◆ **ÜBUNGSTEXT**:
○ ○ ○ ○ ○
Der erst im Januar 2018 angetretene neue T-Systems-Chef Adel Al-Saleh sorgt gleich für mächtig Wirbel. Seine Pläne, das Geschäft aufzuspalten, lassen die Gewerkschaften Alarm schlagen. Sie fürchten einen massiven Stellenabbau.

Bei T-Systems rumort es. Die seit Jahren kriselnde Großkundensparte der Deutschen Telekom hat zu Beginn dieses Jahres mit Adel Al-Saleh einen neuen Chef bekommen. Der hat nur wenige Wochen nach seinem Amtsantritt weitreichende Umbaupläne angekündigt und damit für viel Unruhe im Konzern gesorgt.

T-Systems stehen unruhige Zeiten bevor.
T-Systems stehen unruhige Zeiten bevor.
Foto: Deutsche Telekom

In einer internen Mitteilung an die Mitarbeiter geht Al-Saleh hart mit seinen Vorgängern ins Gericht. Umsätze und Auftragseingänge seien in den vergangenen Jahren kontinuierlich zurückgegangen. Er kritisiert die Komplexität des Geschäfts sowie veraltete und schwerfällige Strukturen, die zu Mehrkosten und Produktivitätseinbußen geführt hätten. Die hauseigenen Angebote seien nicht standardisiert genug, die Organisation insgesamt zu träge, moniert der Manager. Zwar gebe es innovatives Potenzial im Unternehmen, doch gelinge es derzeit nicht Kapital daraus zu schlagen. Die Telekom-Tochter habe sich in der Vergangenheit zu sehr mit sich selbst beschäftigt und darüber die Kundenbedürfnisse vernachlässigt.

Adel Al-Saleh soll T-Systems sanieren und die Geschäftskundensparte der Telekom wieder auf Wachstumskurs trimmen. Dass dabei schmerzhafte Einschnitte und eine Abspaltung wenig lukrativer Sparten zur Diskussion stehen, stößt vor allem auf Seiten der Belegschaft auf heftige Kritik.
Adel Al-Saleh soll T-Systems sanieren und die Geschäftskundensparte der Telekom wieder auf Wachstumskurs trimmen. Dass dabei schmerzhafte Einschnitte und eine Abspaltung wenig lukrativer Sparten zur Diskussion stehen, stößt vor allem auf Seiten der Belegschaft auf heftige Kritik.
○ ○ ○ ○ ○
◆ **DATENSÄTZE**:
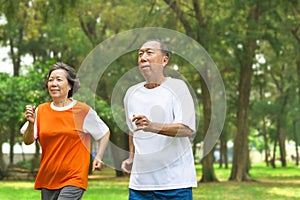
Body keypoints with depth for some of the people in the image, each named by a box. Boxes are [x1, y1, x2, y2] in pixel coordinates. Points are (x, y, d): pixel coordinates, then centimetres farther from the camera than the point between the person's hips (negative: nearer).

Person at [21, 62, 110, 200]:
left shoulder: (83, 111, -4)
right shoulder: (41, 111, 5)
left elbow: (105, 133, 9)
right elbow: (28, 141, 0)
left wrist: (98, 157, -2)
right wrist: (31, 123, -17)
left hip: (74, 179, -4)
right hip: (47, 179, 5)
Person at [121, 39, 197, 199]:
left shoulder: (176, 87, -3)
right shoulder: (131, 93, 13)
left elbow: (188, 129, -16)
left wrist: (151, 126, -30)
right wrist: (131, 158, 15)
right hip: (140, 181, 5)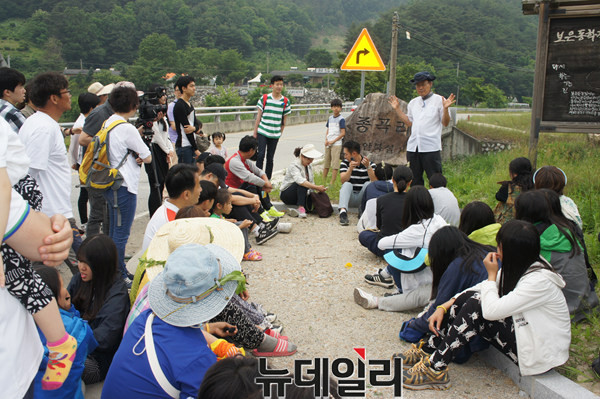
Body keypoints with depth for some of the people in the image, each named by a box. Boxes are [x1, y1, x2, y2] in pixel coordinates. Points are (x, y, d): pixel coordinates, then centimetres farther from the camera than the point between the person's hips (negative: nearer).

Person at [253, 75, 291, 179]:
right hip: (262, 132, -1)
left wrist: (280, 133, 7)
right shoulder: (264, 98, 0)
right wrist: (255, 132, 2)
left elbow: (284, 120, 8)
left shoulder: (285, 101, 3)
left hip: (275, 134, 1)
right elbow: (259, 116, 3)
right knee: (260, 155, -10)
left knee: (270, 158, 7)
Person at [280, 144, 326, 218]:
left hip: (301, 193, 6)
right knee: (302, 184, -37)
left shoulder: (309, 166, 7)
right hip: (286, 194, -6)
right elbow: (300, 180, -37)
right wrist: (317, 187, -46)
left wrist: (317, 190, -13)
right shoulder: (294, 166, -18)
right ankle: (301, 208, -45)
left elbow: (311, 183, 9)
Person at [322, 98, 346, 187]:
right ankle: (323, 181, 20)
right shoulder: (330, 118, 11)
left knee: (335, 164, -6)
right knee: (326, 163, 12)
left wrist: (333, 141, -13)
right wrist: (326, 140, 0)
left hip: (336, 144, -7)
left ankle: (332, 183, -4)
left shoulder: (341, 119, -8)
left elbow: (343, 133, -12)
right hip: (328, 144, 7)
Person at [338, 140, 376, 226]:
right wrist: (350, 169, -30)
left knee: (368, 184, -25)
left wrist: (368, 167, -29)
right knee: (347, 184, -27)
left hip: (363, 196, 0)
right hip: (350, 196, 0)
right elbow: (343, 180, -14)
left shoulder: (370, 163, 0)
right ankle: (343, 211, -47)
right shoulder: (345, 163, 3)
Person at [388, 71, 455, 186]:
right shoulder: (413, 102, 17)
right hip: (413, 147, 5)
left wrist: (445, 108, -17)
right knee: (415, 180, 11)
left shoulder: (439, 100, 2)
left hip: (431, 147, -5)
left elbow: (445, 123, -1)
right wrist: (397, 109, 16)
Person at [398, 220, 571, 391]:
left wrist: (492, 274, -16)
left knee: (477, 307, -23)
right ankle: (427, 350, -2)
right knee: (468, 297, -8)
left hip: (541, 352, -8)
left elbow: (492, 310, -31)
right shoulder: (519, 266, 1)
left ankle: (436, 368, -19)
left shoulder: (540, 280, -26)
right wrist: (443, 308, -3)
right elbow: (480, 288, 5)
○ ○ ○ ○ ○
◆ **FRAGEN**:
- A) Wann trat Adel Al-Saleh laut dem Text über den Umbau bei T-Systems sein Amt als Chef an?
- B) Führe den Text über den Umbau bei T-Systems ab seinem letzten Satz weiter.

◆ **LÖSUNGEN**:
- A) Im Januar 2018.

- B)
Foto: Deutsche Telekom AG

Die identifizierten Missstände will Al-Saleh nun mit einem Umbau beheben. Geplant ist offenbar, das Geschäft in zwei Teile aufzuspalten, die jeweils als selbständige Einheiten agieren sollen, berichtete das Handelsblatt unter Berufung auf interne Quellen bei T-Systems. In dem einen Bereich soll das klassische Outsourcing und das IT-Service-Geschäft gebündelt werden.

Die andere Sparte soll sich um Zukunftsthemen kümmern, beispielsweise die Digitalisierung in den Branchen, autonomes und vernetztes Fahren oder E-Health. Innerhalb dieser Einheiten soll das Geschäft zudem in verschiedene Einzelbereiche und -Portfolios unterteilt werden. So soll es einfacher werden, Transparenz im jeweiligen Business zu gewinnen. Außerdem erhofft sich Al-Saleh offenbar davon, schneller Schieflagen zu erkennen und frühzeitig die Reißleine ziehen zu können.

Wird die Outsourcing-Sparte verkauft?

Insider mutmaßen jedoch, dass dies nur der Anfang eines viel weiterreichenden Umbaus bei T-Systems sein wird. Insbesondere im Outsourcing-Geschäft wächst seit Jahren der Druck. Wettbewerber aus Indien heizen den Preiskampf immer weiter an. Zudem ist die Ära lukrativer Langzeit-Verträge mit hohen Volumina vorüber. Viele Anwenderunternehmen wollen sich in Zeiten schnelllebiger Cloud-Services nicht mehr langfristig an einen Outsourcing-Provider binden. Sie bevorzugen kleine, flexibel handhabbare Projekte, mit denen sie schnell Erfolge erzielen können.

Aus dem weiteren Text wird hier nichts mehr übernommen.